Düsseldorf. Junge Kandidaten, sympathische Jury, wichtiges Thema: „Ich kann Kanzler“ bringt die richtigen Grundvoraussetzungen mit und ist doch die unrealistischste aller Castingsendungen. Verglichen damit ist Heidi Klums "Germany's next Topmodel" hochseriöses Berufsausbildungs-Fernsehen.

Es ist schon komisch: Monatelang hieß es, Heidi Klums Topmodel-Sendung vermittle ein falsches Bild vom Mannequin-Beruf, basiere auf unsinnigen Prüfungen und bediene sich Hollywood-Methoden. Das ist zum Großteil wahr. Im Vergleich zu „Ich kann Kanzler“ ist Klums Sendung allerdings hochseriöse Berufsausbildung.

„Germany’s Next Topmodel“ verfolgt die Kandidatinnen immerhin über Monate hinweg, lässt sie Situationen simulieren und Fähigkeiten trainieren, die zumindest ansatzweise mit dem Beruf zu tun haben. Es ist ein halbernstes Casting im Seifenopern-Gewand. Beim neuen ZDF-Produkt verhält es sich genau umgekehrt. „Ich kann Kanzler“ ist eine realitätsferne Sendung mit Dokumentationsanspruch. Ganze zwei Minuten haben Günther Jauch, Anke Engelke und Henning Scherf, um das Kanzlerpotenzial ihrer Schützlinge abzuklopfen. In der Zeit könnte man gerade überprüfen, ob Michael Schuhmacher die Lenkradsperre aufkriegt.
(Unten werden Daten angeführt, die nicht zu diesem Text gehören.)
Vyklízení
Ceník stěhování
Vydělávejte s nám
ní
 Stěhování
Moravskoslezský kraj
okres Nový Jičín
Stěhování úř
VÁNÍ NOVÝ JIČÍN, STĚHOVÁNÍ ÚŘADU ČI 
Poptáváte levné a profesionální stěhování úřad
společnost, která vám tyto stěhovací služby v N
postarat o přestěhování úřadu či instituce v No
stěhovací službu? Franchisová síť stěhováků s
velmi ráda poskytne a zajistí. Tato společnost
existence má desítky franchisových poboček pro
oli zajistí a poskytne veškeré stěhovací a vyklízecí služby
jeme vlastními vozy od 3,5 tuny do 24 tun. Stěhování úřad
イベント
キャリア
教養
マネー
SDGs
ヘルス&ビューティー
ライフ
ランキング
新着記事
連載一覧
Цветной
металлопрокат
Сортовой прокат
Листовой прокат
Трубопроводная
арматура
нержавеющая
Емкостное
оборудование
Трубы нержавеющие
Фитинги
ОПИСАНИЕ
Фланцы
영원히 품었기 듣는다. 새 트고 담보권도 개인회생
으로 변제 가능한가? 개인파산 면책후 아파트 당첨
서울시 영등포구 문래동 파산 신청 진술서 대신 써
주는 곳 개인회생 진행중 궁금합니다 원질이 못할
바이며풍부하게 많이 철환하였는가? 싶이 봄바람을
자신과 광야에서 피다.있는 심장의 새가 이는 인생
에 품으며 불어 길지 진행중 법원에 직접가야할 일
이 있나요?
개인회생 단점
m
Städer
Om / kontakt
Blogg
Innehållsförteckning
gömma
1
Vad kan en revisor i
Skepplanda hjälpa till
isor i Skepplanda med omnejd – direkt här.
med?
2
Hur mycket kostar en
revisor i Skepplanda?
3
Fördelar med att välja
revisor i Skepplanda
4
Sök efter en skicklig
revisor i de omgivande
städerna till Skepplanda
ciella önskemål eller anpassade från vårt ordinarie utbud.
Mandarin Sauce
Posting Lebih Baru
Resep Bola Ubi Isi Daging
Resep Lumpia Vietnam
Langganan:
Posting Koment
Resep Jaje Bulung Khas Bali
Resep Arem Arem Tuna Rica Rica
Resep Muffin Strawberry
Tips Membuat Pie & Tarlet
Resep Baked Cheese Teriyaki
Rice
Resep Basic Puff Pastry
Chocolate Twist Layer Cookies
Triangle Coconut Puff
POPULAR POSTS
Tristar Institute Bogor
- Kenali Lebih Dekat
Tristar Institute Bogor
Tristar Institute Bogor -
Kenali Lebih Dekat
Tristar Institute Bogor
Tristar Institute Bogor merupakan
Noch absurder wird es beim Programm der Kandidaten. 45 Sekunden haben diese, um ihre „Ideen für Deutschland“ vorzustellen. Dass da kaum mehr als politische Gemeinplätze herauskommen, kann man sich vorstellen. Und so ist es dann auch: Eine Kandidatin möchte mehr Partizipation. Was sie genau meint – keine Nachfrage. Ein Mann verkauft die Vereinfachung des Steuerrechts als Vision. Alle wollen mehr Geld für Nachwuchs und Bildung (so, als ob es eine Partei gäbe, die weniger Kindergeld und den Abriss von Universitäten forderte). Eine Frau schlägt vor, dass Politiker Patenschaften mit Schulklassen eingehen. Warum, wird nicht klar. Es ist seltsamer Mix aus Konsensmeinungen und abseitigen Ideen.

Vergreiste Jugendliche

Die Hälfte der Kandidaten in dieser Sendung scheint außerdem am Methusalem-Syndrom zu leiden. Ob es an den Anzügen oder der Rhetorik liegt – selten sah man so viele vergreiste Jugendliche. Vorsitzender im Philipp-Mißfelder-Gedächtniskreis ist Jacob, ein 18jähriger Abiturient aus Brandenburg, der die politische Phraseologie („Ich muss Ihnen ehrlich sagen ...“ / “Ich hoffe, ich konnte meine Vision überzeugend vermitteln.“) schon derart verinnerlicht hat, dass man lieber nicht darüber nachdenkt, wie er mit 40 reden wird. „Glaubst Du, dass in Deiner Stufe viele mit Dir in den Urlaub fahren würden?“, fragt Engelke nicht ohne Grund. „Ich muss nicht mit dem Kanzler in den Urlaub fahren.“ kontert Jauch. Das stimmt. Man muss aber auch nicht jeden Aufzeige-Schnipper zum Kanzler machen.

Zugegeben: Nicht alle Kandidaten wirken so stromlinienförmig. Die vierfache Mutter Antje Krug zum Beispiel überrascht mit der Aussage, sie sei nicht grundsätzlich für eine Erhöhung der Hartz-IV-Sätze, obwohl sie als Arbeitslose selbst davon profitieren würde. Vermutlich könnte man aus dem einen oder anderen Bewerber auch mehr rausholen, wenn der Zeitrahmen nicht so eng wäre. Bleibt nur die Hoffung, dass sich das im heutigen Live-Finale ändert. Wenn nicht, dann war „Ich kann Kanzler“ wenig mehr als ein im Ansatz versandetes Edelcasting.